Clare Malhotra and Valeria Castellanos Rodriguez are one year apart in age, attended high schools 39 miles from each other in Southern California, and are pursuing careers as researchers. But their paths never crossed until they sat across from each other on a picnic bench recently at the annual BBI intern luncheon.

Malhotra, 20, and Rodriguez, 21, are serving this summer in internships at BBI and Fred Hutch Cancer Center, respectively. Their work is sponsored by BBI. Interestingly, the catalysts for their future careers are striking similar: family.

“I have an older sister who took biomedical courses in high school,” said Rodriguez, who is studying the role of amphiregulin in estrogen receptor positive breast cancer alongside the Hutch’s Kevin Cheung, M.D. “She would come home and tell me how interesting the classes were, explaining everything from pipetting to how triage in hospitals work. I was intrigued.”

That intrigue was fostered by classes at Mission Vista High School in Oceanside, California, based on specialized curricula developed by “Project Lead The Way,” a nonprofit organization that focuses on STEM-related resources for K through grade 12.

In 2021, Rodriguez entered California State University, San Marcos, located 15 miles from her home in Oceanside. Among the reasons she selected the school was scholarship package she was offered: free tuition.

“The school has specialized programs for minority students interested in science,” she said. “One of the more interesting aspects is the size of the small size of the student body. Some of my classes have only 20 to 30 students. That makes it easy to ask questions and to engage with professors.”

Rodriguez expects to complete her undergraduate work next May with a Bachelor of Science in Biological Science with a concentration in Molecular and Cellular Biology; she has started work on graduate school applications.

Her studies have taught her a vital lesson at young age that all scientists eventually grasp: “In the lab, not all experiments turn out as planned. You often get results you do not expect. I’m OK that some of my experiments are going to fail, but I know I did my best. This is science.”

Like Rodriguez, Clare Malhotra was inspired to study science by family; her parents are both physicians.

“I wasn’t interested in being a physician, but I have always been interested in math,” she said. “My parents never pushed me toward medicine, but they helped me decide what would be best for me.

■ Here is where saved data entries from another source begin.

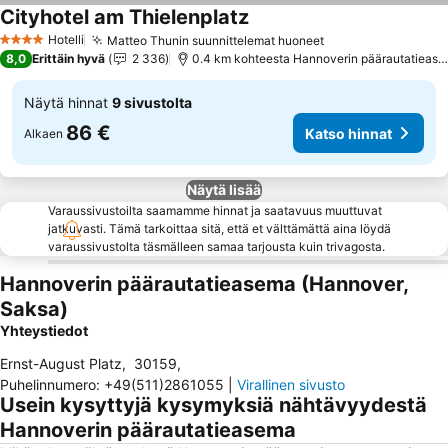
Cityhotel am Thielenplatz
Katso hinnat
Hotelli
Matteo Thunin suunnittelemat huoneet
Katso hinnat
4 Tähtiluokitus
8,0
Erittäin hyvä
2 336
0.4 km kohteesta Hannoverin päärautatieas
Näytä hinnat
9 sivustolta
86 €
Katso hinnat
Alkaen
Näytä lisää
Varaussivustoilta saamamme hinnat ja saatavuus muuttuvat
jatkuvasti. Tämä tarkoittaa sitä, että et välttämättä aina löydä
varaussivustolta täsmälleen samaa tarjousta kuin trivagosta.
Hannoverin päärautatieasema (Hannover,
Saksa)
Yhteystiedot
Ernst-August Platz
,
30159
,
Puhelinnumero
:
+49(511)2861055
|
Virallinen sivusto
Usein kysyttyjä kysymyksiä nähtävyydestä
Hannoverin päärautatieasema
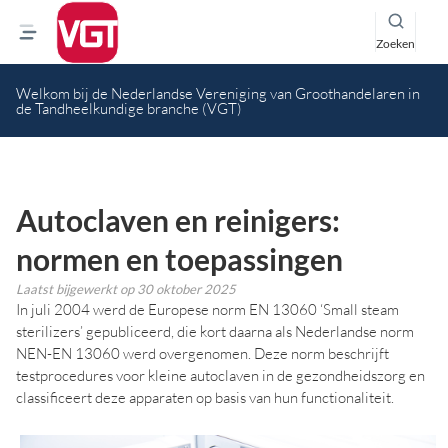
Zoeken
Welkom bij de Nederlandse Vereniging van Groothandelaren in
de Tandheelkundige branche (VGT)
Autoclaven en reinigers:
normen en toepassingen
Laatst bijgewerkt op
30 oktober 2025
In juli 2004 werd de Europese norm EN 13060 ‘Small steam
sterilizers’ gepubliceerd, die kort daarna als Nederlandse norm
NEN-EN 13060 werd overgenomen. Deze norm beschrijft
testprocedures voor kleine autoclaven in de gezondheidszorg en
classificeert deze apparaten op basis van hun functionaliteit.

It was my mom who mentioned to me that data science could be a good way to learn computational skills to apply to science.”

During the summer between 10th and 11 grade at the Bishop’s School, a private college-prep school in La Jolla, California, Malhotra participated in a research effort that led her to being named the lead author on a peer-reviewed paper, “Assessing the impact of age and inhalant use on sleep on adolescents,” published in the Journal of Clinical Sleep Medicine. The research Malhotra contributed included analyzing data concerning responses to online questionnaires via social media when she was in 10th grade.

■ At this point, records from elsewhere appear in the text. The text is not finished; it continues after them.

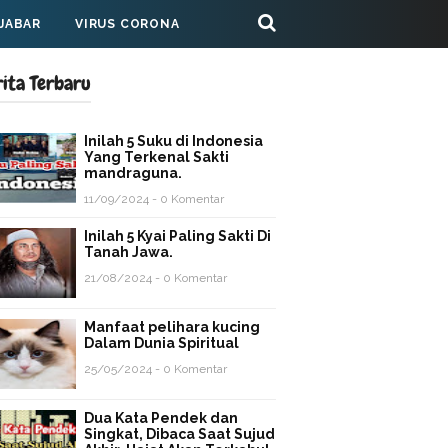
 JABAR
VIRUS CORONA
rita Terbaru
Inilah 5 Suku di Indonesia
Yang Terkenal Sakti
mandraguna.
11/09/2024 - 0 Komentar
Inilah 5 Kyai Paling Sakti Di
Tanah Jawa.
21/08/2024 - 0 Komentar
Manfaat pelihara kucing
Dalam Dunia Spiritual
25/05/2024 - 0 Komentar
Dua Kata Pendek dan
Singkat, Dibaca Saat Sujud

“I narrowed in on adolescents because I was an adolescent,” she said. “We conducted the surveys on social media sites, and I helped brainstorm how to inspire people to click on links and complete the surveys.”

Her current internship at BBI under Principal Investigator Lea Starita, Ph.D., focuses on genetic variants of unknown significance.

“There are a lot of mutations out there, and we don’t understand what they do and how they may affect our understanding of human health,” she said. “We have to be able to categorize them. I am doing computational work looking at these mutations and their survival rates, trying to figure out if there are any sequences more highly expressed, and to see if specific mutations are positive, negative, or neutral.”

Malhotra is expected to complete a Bachelor of Science in Biology and Data Science at the University of Chicago in June of 2026 and while her post-undergrad path remains uncertain, it is all but assured it will be some aspect of math and computational science.

“There are lots of different paths to take in science, and while medicine may be the most common and the one many people talk about, there are always ways to apply your different skills to science.”